Certificate of insurance

No requirement.


Normal commercial practice.

Weights and measures

Officially, Canada uses the metric system but there are some exceptions where imperial measurements are still used, such as in the construction industry. Canadians also typically use a mix of metric and imperial measurements in their daily lives, using feet and inches to measure themselves, pounds to record their weight and square feet when speaking of the size of their homes.

Public health requirements

The Canadian Food Inspection Agency (CFIA) is responsible for all food inspection and quarantine services.

Imports of animals, plants and their products (including fruit and vegetables, other foods, seeds, hay and forest products) require health certification issued by an approved authority in the country of origin. In the case of Australia, Department of Agriculture and Water Resources provides this certification. These imports are also subject to inspection upon arrival.

Fruit and vegetables, honey, meat, fish and processed foodstuffs are subject to specific regulations. Exporters must confirm with their importers that their products meet the full requirements of the Canadian legislation.
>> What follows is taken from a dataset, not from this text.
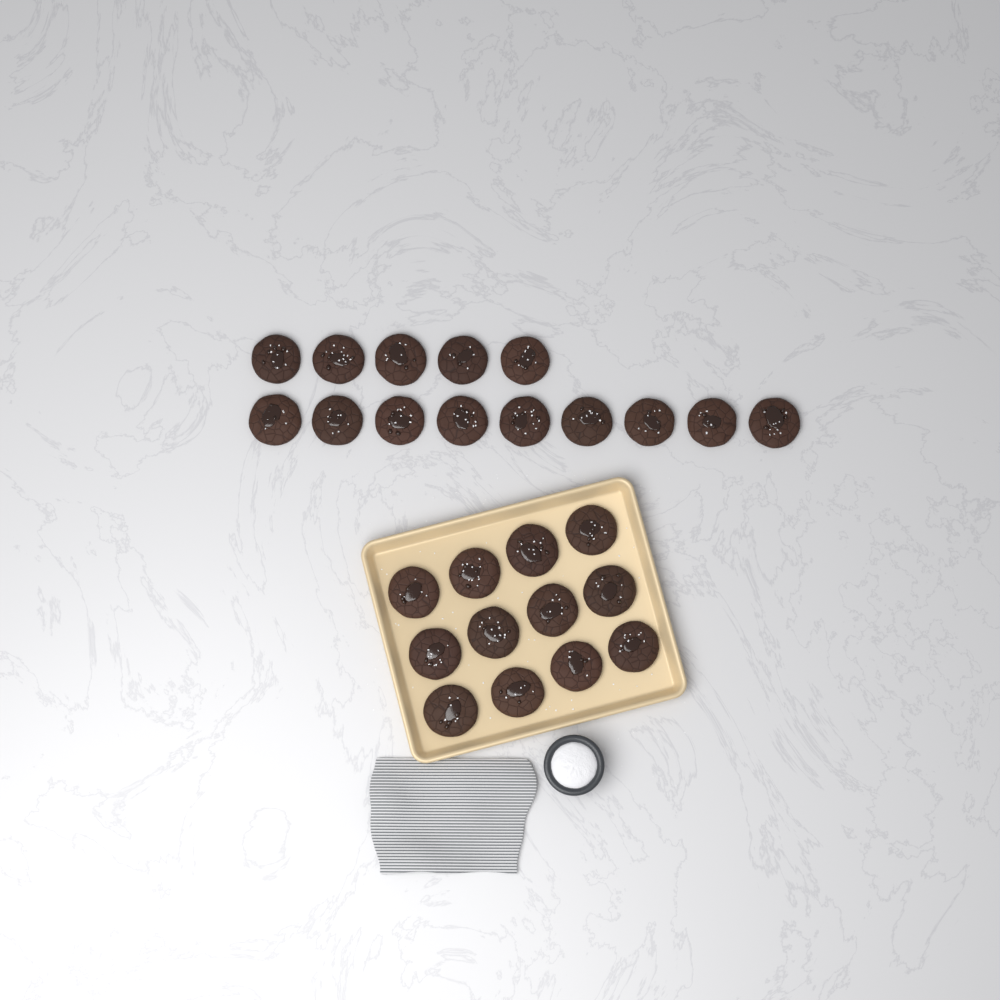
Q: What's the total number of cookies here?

Quality standards and labelling requirements for drugs and patent medicines are prescribed. Health Canada's Therapeutic Products Directorate (TPD) is the national authority that evaluates and monitors the safety, effectiveness and quality of drugs, medical devices and other therapeutic products available to Canadians. Samples, along with details of ingredients, manufacturing methods, test reports and a sample label, must be submitted for prior approval and allocation of a Drug Identification Number (DIN) by the TPD.